MD4 checksum_seed

Tue Mar 16 22:07:40 GMT 2004

G'day,

From: "Eran Tromer" <rsync2eran at tromer.org>
> Donovan Baarda wrote:
[...]
> > I thought that without using some sort of known vulnerability the
> > formula would be;
> >   avg number of random attempts = number of possible sum values / 2
>
> Uhm, no -- just 2^(64/2)=2^32 random blocks, by the Birthday paradox.
> Roughly speaking, after looking at N blocks you have N*(N-1)/2 unordered
> pairs of observed blocks, and each pair gives a collision with
> probability 1^-64, so you need N=~2^32.
[...]

Doh! Of course... it was exactly the same "paradox" that showed how high the
probability of a collision was in rsync for large files. You are not
searching for a collision with a particular block, just between any two
blocks.

> > I have seen several variants for the rollsum;
> >
> > rsync: uses a basic fletcher.
>
> Except that strictly speaking, Fletcher uses one's-complement arithmetics.
[...]

Ahh, someone that actually knows :-) I wasn't sure of the exact definitions
and names.

> Quoth RFC 1950:
> "That 65521 is prime is important to avoid a possible large class of
> two-byte errors that leave the check unchanged."
> Not much of a difference in adversarial setting, though.

And not much of a difference I think for rsync in general... I wonder just
how large  the "possible large class" is?

> > librsync's offset probably does nothing, but I have a feeling it might
> > help a bit for blocksizes less than 256 bytes, because it at least helps
> > use more of the checksum domain for the "s1" part. Without it you don't
> > end up using the high bits of s1 at all for small blocks.
>
> It doesn't matter. You just shift the small range of possible values
> -- instead of using a small range of small numbers you'll use a small
> range of large numbers.
[...]

Yeah... that makes sense...

> > It might be possible to craft a mapping like xdelta's but using a
> > special sequence calculated for best effect, much like the polynomials
> > in crc32 and crc64.
>
> Possibly, for "natural" or random data (as opposed to adversarial).

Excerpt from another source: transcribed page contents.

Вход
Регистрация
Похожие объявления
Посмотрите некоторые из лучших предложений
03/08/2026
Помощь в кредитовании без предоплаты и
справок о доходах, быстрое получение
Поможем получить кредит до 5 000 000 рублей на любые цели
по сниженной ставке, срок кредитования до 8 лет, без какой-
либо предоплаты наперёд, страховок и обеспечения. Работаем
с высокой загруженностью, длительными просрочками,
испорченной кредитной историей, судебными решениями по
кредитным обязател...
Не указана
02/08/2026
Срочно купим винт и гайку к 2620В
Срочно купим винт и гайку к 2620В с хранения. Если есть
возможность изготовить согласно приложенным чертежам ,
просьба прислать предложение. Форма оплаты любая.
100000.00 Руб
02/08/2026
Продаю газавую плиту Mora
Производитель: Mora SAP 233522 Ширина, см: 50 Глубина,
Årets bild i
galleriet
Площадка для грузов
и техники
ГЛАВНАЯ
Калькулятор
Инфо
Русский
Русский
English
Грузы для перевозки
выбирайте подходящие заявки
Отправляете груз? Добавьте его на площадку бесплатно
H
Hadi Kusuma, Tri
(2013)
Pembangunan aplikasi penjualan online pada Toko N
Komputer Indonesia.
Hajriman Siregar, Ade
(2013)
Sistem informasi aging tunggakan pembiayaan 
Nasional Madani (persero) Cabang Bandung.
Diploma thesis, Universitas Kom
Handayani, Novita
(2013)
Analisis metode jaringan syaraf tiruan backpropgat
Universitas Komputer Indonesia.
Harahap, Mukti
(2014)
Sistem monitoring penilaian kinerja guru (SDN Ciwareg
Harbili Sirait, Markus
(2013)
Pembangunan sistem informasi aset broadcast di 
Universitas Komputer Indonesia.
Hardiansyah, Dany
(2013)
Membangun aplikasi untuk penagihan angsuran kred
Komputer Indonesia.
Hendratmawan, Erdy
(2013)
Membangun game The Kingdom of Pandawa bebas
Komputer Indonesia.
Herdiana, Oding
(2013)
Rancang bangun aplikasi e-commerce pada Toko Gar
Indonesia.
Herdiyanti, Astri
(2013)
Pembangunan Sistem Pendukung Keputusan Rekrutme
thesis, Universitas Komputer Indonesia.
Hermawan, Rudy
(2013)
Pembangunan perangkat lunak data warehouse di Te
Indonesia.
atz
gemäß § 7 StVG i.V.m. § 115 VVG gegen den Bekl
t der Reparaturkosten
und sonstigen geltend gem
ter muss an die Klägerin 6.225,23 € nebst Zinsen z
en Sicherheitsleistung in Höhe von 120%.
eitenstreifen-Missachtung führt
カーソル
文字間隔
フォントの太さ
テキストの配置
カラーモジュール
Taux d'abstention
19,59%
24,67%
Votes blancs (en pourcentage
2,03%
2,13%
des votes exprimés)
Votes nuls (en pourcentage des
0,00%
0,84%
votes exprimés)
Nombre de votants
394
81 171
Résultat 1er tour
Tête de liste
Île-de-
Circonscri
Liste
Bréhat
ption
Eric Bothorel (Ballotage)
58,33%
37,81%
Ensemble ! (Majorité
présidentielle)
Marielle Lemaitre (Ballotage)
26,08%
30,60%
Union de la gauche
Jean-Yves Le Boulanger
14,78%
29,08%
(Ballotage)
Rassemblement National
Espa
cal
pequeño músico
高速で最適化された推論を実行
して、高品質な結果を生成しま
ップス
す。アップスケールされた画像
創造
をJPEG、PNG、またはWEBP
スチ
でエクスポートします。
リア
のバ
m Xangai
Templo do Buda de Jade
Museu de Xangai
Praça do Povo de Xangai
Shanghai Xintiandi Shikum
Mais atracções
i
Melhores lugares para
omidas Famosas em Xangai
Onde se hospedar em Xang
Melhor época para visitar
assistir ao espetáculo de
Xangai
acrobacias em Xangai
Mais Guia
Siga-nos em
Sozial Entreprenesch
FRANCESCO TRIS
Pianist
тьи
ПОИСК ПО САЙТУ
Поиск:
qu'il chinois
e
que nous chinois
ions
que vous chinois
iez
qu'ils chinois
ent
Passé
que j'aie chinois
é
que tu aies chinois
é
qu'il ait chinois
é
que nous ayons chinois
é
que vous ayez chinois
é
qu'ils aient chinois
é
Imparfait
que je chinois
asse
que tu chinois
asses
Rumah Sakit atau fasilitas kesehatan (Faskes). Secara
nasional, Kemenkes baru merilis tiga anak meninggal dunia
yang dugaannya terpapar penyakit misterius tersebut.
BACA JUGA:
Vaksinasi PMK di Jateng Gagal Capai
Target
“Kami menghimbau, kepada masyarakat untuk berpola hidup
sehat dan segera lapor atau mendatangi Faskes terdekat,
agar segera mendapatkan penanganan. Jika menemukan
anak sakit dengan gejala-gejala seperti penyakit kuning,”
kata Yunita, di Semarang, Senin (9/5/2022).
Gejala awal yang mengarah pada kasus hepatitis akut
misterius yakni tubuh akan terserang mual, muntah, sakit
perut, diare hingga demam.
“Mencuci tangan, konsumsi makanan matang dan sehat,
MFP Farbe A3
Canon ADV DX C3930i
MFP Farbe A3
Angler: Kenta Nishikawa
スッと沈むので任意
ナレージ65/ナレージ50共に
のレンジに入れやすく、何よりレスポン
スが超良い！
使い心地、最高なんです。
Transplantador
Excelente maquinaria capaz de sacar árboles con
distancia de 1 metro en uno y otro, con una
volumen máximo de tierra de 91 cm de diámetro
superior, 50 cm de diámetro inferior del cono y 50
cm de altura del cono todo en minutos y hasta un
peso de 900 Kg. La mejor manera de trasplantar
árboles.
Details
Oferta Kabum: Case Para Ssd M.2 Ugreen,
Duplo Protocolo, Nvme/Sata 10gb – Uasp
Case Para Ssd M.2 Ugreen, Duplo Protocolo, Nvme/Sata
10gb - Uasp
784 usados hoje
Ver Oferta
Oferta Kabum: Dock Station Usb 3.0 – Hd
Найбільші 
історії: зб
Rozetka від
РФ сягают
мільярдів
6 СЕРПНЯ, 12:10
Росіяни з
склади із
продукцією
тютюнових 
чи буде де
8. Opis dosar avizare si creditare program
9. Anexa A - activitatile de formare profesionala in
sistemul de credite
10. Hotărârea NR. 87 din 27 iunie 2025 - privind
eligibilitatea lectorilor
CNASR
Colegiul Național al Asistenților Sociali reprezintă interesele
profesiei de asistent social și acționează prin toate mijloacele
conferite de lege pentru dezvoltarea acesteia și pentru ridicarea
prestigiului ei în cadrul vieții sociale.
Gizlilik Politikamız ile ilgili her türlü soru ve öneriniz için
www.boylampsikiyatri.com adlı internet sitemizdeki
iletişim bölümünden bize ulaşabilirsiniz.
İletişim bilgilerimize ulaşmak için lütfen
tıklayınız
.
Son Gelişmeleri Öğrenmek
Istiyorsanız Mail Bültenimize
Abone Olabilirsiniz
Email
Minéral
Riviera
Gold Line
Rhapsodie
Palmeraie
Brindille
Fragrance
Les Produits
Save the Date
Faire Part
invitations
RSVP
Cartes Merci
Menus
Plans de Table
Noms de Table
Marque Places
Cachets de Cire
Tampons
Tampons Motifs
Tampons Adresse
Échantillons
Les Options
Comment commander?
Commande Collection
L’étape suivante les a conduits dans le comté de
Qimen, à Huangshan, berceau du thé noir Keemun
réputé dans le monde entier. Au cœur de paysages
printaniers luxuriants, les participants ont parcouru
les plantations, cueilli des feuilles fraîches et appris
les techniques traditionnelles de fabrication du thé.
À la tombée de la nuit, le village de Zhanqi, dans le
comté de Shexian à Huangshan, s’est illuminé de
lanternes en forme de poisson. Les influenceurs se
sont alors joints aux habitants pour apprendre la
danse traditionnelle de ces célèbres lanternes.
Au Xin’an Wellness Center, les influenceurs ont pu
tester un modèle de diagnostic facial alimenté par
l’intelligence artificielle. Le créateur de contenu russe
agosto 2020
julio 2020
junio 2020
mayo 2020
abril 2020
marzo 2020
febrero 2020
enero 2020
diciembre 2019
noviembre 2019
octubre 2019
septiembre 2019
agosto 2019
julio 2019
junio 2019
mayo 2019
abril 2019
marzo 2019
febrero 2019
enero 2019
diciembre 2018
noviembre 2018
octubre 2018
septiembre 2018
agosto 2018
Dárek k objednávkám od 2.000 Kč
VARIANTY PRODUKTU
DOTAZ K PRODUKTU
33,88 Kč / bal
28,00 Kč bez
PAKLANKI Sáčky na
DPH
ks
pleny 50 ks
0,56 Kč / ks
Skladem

But
> in such contexts, random choice is often close to optimal with high
> probability.

I'll take your word for it :-). Actually I think the polynomials in crc are
crafted for common line errors. I'm not sure you can do much "crafting"
without making certain assumptions about the types of errors. In our case I
don't think we can make assumptions about the types of "errors".

> > Have you looked at the librsync rollsum.c implementation in CVS? It
> > replaced rs_calc_weak_sum and should be a fair bit faster.
>
> Uhm. Usually loop unrolling is best left for the compiler, and it's
> counterproductive with some modern processors. Is rollsum.c faster than
> the old implementation with -O3?

I can't remember... there were other cleanups associated with changing to
using rollsum that may have impacted.

The manual unrolling was taken straight from the adler32 implementation in
zlib. I come from an embedded system background where the C compilers are
often pretty basic, and manual unrolling makes a big difference.

I've been thinking of puting together tests for librsync using the "check"
framework so that we can easily test and time things like this.

----------------------------------------------------------------
Donovan Baarda                http://minkirri.apana.org.au/~abo/
----------------------------------------------------------------